EXTRACT TO READ START

Federal Court of Appeal affirms Tax Court decision

In Gestion M.-A. Roy Inc. and 4452712 Canada Inc. v. The King 2024 FCA 16, the Federal Court of Appeal affirmed the reasoning of the Tax Court in M.-A. Roy Inc. v. The King 2022 CCI 144, to include in Holdco and Sisterco’s income the amount of premiums paid by Opco in respect of policies owned by Holdco and Sisterco that designated Opco as a revokable beneficiary. In the former instance, subsection 15(1) was applied to include the premium amounts in Holdco’s income as a shareholder benefit. In the latter situation, subsection 246(1) applied to include the premium amounts in Sisterco’s income as indirect benefits. For a full discussion of the facts and the Tax Court reasoning see: As a matter of tax – January 2023 | Manulife Advisors

The facts of this case are peculiar in that Opco directly paid insurance premiums on the policies owned by Holdco and Sisterco. Eventually, Opco also received the surrender proceeds at the direction of Holdco and Sisterco and reported the taxable policy gain arising from the surrender of the policies in its income. 

The reason why this owner and beneficiary structure was employed was to provide Opco with funding to redeem shares of the founder of the Opco under a shareholders’ agreement assuring other shareholders (50 employee/officers and the founder’s brother) that in the event of death of the founder, a third party would not acquire control of Opco. At the same time, it also allowed for changes in beneficiary if the structure of the corporate group, which was rapidly growing, changed and creditor protected the cash values of the policies from creditors of Opco. This structure would avoid the potential of a taxable transfer of a policy that would arise if Opco held the policy and Opco was later sold. And that is precisely what eventually happened with Opco.

EXTRACT TO READ END
TASK DATA START

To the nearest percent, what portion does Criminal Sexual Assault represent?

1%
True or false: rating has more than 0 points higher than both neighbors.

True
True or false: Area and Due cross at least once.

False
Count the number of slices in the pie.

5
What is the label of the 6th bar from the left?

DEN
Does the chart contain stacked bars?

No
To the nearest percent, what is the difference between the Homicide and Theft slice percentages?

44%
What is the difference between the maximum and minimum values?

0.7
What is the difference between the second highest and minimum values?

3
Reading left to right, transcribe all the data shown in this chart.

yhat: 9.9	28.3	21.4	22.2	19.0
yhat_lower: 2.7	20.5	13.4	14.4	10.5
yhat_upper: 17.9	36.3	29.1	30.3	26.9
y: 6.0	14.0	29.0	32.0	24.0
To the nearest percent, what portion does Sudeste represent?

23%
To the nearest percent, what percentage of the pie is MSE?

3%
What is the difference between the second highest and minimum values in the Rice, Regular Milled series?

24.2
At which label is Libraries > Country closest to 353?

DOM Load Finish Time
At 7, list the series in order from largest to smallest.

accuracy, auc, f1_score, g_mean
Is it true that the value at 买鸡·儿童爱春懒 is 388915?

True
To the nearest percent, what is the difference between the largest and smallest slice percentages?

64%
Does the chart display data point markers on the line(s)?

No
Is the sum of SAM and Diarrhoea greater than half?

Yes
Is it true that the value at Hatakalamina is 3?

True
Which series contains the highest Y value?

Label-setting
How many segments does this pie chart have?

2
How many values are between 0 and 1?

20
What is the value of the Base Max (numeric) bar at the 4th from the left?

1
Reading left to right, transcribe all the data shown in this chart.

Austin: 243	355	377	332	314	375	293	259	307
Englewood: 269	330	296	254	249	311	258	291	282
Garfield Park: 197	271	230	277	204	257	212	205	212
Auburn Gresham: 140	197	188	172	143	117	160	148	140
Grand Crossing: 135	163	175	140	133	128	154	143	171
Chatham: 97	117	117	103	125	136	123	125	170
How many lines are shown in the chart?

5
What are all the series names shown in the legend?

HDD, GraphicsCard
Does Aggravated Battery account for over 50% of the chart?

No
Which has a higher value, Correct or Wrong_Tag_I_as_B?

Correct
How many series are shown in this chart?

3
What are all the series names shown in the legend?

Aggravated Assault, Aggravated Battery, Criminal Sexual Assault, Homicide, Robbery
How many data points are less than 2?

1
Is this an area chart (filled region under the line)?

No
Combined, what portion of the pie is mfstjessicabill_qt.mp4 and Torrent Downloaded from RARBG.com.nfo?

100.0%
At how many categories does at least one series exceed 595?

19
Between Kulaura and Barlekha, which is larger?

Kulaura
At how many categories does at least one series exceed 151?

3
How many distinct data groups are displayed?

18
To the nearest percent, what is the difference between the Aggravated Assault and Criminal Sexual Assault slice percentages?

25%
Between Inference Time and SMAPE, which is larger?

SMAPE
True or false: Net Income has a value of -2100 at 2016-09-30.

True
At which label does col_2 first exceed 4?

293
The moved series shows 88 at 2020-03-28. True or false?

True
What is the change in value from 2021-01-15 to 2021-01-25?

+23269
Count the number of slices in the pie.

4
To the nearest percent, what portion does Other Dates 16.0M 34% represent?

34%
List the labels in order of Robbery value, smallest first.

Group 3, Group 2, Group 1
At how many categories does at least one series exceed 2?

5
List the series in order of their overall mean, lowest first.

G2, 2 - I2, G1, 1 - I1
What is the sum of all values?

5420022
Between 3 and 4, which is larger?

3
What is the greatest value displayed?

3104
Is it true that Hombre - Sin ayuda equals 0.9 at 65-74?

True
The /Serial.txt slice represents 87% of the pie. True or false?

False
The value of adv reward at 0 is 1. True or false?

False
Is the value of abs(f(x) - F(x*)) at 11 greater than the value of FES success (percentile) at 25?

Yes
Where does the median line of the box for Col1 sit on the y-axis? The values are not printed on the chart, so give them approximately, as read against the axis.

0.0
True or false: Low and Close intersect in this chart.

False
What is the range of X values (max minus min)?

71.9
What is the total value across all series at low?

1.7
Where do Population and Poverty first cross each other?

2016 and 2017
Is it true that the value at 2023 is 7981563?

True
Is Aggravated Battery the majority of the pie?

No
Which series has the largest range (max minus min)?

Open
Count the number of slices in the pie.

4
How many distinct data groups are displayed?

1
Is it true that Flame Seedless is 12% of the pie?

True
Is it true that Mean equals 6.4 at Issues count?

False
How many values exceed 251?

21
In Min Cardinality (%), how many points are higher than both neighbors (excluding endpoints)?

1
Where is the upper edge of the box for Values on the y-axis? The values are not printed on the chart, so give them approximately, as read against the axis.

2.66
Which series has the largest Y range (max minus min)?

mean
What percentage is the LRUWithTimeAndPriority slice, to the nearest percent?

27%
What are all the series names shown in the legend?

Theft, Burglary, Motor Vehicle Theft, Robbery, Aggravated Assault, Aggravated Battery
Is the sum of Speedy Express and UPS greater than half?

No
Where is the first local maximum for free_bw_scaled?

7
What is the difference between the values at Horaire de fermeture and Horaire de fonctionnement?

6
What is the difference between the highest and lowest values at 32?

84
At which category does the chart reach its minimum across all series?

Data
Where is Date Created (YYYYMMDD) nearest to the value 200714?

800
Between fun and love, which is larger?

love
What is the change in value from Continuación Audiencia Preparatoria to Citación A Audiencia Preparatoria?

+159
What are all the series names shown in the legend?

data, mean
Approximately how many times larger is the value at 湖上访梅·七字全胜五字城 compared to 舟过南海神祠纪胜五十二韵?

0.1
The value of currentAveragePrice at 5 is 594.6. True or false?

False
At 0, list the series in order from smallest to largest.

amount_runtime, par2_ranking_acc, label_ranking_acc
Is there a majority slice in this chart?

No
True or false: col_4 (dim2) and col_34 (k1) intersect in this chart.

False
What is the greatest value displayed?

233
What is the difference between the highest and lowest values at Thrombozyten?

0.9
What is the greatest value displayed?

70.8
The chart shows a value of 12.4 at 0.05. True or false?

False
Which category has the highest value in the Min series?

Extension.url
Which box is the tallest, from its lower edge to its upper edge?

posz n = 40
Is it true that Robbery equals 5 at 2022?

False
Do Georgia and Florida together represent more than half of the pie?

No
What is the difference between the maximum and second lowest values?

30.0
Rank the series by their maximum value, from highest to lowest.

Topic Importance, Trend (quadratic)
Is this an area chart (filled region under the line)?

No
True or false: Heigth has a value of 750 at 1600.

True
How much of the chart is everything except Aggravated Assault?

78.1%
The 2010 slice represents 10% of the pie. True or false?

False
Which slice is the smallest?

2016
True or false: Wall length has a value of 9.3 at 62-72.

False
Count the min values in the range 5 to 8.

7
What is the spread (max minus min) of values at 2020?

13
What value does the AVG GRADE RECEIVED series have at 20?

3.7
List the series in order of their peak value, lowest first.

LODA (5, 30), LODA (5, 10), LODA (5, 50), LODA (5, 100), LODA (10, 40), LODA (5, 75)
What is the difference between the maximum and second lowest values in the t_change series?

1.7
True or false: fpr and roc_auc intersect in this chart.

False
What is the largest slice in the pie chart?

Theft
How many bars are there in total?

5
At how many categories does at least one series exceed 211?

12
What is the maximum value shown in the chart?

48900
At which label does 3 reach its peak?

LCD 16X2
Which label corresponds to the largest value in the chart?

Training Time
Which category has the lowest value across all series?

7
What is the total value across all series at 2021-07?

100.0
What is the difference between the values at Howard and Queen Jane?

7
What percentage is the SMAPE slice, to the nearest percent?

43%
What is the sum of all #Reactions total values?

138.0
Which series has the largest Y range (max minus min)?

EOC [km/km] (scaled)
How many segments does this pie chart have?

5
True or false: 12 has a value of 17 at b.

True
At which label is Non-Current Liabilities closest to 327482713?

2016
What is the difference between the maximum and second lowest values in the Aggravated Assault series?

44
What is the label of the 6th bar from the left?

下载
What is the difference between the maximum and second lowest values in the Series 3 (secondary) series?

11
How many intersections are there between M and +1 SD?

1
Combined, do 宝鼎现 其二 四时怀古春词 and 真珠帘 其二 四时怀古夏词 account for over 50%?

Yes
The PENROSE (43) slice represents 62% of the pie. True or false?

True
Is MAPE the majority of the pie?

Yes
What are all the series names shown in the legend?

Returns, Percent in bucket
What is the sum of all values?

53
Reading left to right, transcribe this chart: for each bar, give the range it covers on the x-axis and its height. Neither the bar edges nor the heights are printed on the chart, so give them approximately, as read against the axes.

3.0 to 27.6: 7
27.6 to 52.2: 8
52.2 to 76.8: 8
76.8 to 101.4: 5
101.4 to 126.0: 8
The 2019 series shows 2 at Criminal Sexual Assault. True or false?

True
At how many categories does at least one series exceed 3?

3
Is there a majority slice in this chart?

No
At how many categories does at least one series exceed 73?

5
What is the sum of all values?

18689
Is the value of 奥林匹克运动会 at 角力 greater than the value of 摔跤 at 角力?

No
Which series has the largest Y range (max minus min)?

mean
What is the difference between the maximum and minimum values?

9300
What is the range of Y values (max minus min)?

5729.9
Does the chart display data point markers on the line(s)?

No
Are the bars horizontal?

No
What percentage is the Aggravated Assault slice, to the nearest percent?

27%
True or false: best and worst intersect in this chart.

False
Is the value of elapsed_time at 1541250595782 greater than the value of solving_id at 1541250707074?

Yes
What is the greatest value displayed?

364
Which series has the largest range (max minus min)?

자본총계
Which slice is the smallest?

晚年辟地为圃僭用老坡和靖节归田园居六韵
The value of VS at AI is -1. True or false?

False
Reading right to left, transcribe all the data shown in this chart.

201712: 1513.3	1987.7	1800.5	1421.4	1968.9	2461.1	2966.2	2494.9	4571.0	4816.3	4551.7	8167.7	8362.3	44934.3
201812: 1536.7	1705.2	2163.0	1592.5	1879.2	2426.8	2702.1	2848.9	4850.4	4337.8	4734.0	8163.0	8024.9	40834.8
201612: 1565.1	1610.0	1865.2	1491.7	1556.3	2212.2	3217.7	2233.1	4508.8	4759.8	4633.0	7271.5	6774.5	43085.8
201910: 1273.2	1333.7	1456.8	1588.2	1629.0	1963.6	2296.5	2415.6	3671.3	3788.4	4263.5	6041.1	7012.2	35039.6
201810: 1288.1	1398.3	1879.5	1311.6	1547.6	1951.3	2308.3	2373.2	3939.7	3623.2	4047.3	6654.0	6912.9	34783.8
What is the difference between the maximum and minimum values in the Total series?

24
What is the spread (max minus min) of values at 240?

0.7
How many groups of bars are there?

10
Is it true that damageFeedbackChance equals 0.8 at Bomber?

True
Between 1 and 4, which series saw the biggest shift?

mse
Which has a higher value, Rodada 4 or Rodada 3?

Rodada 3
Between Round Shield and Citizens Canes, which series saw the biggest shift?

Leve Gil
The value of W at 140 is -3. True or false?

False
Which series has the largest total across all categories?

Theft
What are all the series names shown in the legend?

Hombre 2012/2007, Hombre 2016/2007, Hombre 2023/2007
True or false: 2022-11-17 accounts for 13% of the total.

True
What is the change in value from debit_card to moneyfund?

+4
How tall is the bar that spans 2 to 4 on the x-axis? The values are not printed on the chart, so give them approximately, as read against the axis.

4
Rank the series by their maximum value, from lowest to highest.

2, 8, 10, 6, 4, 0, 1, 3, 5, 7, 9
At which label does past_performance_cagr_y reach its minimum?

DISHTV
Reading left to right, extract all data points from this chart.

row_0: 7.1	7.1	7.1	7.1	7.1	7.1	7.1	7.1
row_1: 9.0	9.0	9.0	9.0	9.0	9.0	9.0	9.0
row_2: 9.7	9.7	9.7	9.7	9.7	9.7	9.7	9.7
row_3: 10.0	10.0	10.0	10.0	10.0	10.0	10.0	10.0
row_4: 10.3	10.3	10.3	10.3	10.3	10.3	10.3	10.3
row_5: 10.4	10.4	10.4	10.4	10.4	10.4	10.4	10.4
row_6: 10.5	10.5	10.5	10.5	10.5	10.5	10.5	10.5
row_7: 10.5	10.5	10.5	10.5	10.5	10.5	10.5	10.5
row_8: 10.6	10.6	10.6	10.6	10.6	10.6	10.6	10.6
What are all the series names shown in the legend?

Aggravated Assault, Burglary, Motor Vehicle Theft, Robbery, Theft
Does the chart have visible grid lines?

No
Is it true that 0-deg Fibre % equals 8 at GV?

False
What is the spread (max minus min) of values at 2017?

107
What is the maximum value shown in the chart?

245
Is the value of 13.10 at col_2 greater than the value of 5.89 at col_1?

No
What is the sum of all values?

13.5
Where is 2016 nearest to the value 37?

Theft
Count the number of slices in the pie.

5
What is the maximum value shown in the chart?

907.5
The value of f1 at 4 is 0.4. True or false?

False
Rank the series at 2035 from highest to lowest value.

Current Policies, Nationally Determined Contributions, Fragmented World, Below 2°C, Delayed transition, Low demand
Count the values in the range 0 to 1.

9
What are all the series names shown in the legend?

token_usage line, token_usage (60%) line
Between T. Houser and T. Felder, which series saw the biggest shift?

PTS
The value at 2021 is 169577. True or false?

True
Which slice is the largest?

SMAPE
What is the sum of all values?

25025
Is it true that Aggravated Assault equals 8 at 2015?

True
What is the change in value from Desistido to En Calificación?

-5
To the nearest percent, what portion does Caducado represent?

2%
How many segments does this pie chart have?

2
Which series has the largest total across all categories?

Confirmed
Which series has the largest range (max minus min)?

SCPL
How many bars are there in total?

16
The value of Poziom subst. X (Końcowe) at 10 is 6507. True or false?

TASK DATA END

WORK INSTRUCTION 1 —
Answer these questions from the tax case summary:
(a) Which subsection was applied to include the premium amounts in Sisterco's income?
(b) Which company received the surrender proceeds of the policies?
(c) How many employee/officers were among the other shareholders covered by the shareholders' agreement?
WORK INSTRUCTION 2 — Gather every row that contains the string "portion", matching case.
The rows are unrelated to the tax case summary.

ANSWER SECTION 1 —
(a) Subsection 246(1)
(b) Opco
(c) 50

ANSWER SECTION 2 —
To the nearest percent, what portion does Criminal Sexual Assault represent?
To the nearest percent, what portion does Sudeste represent?
Combined, what portion of the pie is mfstjessicabill_qt.mp4 and Torrent Downloaded from RARBG.com.nfo?
To the nearest percent, what portion does Other Dates 16.0M 34% represent?
To the nearest percent, what portion does Caducado represent?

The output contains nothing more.